Too much talk of weakness and strength.

I'm going to be sixteen in a month [minus a couple of days]. I still feel eight.


There isn't so much to say, except that I am an accident. I am that girl you sometimes talk to because she's there. You know the type. The one that you're nice to because she seems sad somehow; the one that you don't really intend on becoming friends with. You try to keep your distance from her until one day, she just happens to be around when you're having some problems. You end up talking to her, but you don't really want to. In the middle of your sentence about how fucked up your life is and how much you want to die, you pause for a moment and think to yourself Why am I telling her this?, but by then it is too late.

And after you've told her your problems, she thinks for a while, and offers insight, or advice, or a story to make you feel less alone. So you keep coming back. You don't really know why, I mean, you don't like her or anything. She's just sort of... convenient.

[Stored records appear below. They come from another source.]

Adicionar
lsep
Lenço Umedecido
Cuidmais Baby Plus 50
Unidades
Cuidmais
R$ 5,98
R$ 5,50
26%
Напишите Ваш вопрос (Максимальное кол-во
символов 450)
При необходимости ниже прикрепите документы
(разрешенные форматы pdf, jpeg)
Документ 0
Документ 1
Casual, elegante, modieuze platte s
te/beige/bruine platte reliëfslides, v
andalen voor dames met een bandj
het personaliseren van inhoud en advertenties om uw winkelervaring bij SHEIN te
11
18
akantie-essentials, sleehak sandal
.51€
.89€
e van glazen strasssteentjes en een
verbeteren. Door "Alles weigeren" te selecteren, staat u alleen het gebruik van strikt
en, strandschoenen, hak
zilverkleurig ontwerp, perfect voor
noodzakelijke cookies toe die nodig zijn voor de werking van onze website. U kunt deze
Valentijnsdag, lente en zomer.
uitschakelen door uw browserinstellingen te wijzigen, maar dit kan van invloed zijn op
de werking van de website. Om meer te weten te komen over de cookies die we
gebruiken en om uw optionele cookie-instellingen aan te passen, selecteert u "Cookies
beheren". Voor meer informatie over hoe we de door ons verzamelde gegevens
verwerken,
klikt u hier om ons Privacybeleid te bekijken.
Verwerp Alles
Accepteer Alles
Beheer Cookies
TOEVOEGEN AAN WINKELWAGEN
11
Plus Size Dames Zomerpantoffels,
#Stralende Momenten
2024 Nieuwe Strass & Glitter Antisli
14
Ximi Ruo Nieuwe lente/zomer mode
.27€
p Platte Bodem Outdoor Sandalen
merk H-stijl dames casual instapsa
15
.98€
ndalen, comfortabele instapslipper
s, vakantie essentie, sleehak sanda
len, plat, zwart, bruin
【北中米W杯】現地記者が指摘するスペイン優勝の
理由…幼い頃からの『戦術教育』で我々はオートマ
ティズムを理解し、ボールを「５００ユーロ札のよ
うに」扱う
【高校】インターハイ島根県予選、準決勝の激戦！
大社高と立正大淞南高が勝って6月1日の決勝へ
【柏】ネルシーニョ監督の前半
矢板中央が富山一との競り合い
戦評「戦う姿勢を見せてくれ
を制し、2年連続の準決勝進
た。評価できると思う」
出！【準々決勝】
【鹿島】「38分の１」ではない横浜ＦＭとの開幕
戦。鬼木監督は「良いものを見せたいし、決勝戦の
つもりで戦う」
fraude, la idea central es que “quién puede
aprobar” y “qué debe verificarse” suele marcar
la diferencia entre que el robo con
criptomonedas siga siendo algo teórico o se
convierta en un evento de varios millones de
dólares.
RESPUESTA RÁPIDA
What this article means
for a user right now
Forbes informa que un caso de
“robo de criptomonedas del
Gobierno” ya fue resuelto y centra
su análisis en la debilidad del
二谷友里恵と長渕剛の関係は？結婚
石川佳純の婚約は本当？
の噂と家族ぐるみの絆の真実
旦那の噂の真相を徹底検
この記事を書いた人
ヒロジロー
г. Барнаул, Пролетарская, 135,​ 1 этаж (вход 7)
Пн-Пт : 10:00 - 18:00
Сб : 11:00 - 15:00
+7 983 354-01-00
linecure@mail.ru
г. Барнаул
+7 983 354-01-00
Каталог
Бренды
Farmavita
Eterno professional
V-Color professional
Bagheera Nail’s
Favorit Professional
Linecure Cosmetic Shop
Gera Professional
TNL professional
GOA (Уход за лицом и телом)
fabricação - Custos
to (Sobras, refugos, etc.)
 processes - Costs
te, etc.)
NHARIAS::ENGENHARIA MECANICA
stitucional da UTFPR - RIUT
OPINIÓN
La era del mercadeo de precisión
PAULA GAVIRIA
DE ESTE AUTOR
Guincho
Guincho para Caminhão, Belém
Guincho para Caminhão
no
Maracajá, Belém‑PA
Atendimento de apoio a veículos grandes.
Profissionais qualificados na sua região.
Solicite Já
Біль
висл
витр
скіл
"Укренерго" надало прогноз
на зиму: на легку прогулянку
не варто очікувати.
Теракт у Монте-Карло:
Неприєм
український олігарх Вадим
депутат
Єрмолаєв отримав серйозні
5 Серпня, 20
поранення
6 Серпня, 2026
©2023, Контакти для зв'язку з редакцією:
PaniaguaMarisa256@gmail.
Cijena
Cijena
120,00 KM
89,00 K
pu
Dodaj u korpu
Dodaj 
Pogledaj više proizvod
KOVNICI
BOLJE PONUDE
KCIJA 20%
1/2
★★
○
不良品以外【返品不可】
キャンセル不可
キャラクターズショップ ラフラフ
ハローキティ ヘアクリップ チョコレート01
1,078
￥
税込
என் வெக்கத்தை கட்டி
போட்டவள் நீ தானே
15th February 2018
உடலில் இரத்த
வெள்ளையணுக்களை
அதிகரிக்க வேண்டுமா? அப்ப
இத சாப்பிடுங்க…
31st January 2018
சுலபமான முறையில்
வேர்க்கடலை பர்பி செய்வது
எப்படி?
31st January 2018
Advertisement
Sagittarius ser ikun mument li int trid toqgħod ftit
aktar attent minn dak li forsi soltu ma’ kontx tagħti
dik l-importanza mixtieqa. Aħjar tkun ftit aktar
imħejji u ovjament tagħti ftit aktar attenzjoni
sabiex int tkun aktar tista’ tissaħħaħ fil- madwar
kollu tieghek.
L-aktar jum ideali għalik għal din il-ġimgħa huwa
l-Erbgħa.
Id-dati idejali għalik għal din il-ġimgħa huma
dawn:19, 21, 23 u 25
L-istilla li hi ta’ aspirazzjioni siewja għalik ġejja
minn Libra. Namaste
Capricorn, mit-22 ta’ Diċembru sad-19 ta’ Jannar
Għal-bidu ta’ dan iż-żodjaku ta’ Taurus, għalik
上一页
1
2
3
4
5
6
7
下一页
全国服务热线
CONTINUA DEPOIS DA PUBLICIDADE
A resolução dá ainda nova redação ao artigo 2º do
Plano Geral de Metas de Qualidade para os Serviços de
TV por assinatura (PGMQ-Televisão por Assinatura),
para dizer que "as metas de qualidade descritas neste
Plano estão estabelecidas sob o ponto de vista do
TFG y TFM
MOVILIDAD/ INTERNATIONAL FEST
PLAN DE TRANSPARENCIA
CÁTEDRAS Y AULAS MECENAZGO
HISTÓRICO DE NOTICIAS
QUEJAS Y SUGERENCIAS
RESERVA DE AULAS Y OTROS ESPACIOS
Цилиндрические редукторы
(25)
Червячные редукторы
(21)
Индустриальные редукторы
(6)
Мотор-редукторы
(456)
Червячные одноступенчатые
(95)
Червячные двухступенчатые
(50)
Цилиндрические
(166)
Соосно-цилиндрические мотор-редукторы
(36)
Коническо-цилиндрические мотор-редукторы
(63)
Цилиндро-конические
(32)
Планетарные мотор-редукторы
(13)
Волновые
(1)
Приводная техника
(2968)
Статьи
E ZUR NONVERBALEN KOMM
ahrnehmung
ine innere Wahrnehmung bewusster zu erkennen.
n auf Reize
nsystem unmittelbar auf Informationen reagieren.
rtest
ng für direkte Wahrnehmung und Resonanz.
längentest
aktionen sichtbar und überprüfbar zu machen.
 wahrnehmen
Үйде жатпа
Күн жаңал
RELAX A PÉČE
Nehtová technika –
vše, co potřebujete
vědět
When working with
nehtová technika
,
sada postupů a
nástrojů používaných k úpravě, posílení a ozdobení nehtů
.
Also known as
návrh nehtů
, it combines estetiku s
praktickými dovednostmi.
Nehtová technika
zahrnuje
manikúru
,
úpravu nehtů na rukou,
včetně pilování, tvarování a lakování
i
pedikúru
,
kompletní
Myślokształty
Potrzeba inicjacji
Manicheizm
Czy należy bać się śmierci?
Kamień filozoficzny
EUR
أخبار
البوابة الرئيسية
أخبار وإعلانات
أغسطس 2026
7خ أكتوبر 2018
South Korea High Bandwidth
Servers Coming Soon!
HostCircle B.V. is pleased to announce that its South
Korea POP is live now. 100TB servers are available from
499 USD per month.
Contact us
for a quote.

One of those days, she starts to open up to you, too, because she is stupid and thinks you might care. You don't. In the back of your head you're still going This wasn't supposed to happen and she's telling you she's in tears. You get angry. This was a mistake. This wasn't supposed to happen. You yell at her, because obviously, it's all her fault.

In a day or two you come back, because she's the only one that will still listen. She never did have the heart to turn anyone away.


I am the biggest mistake anybody could ever make.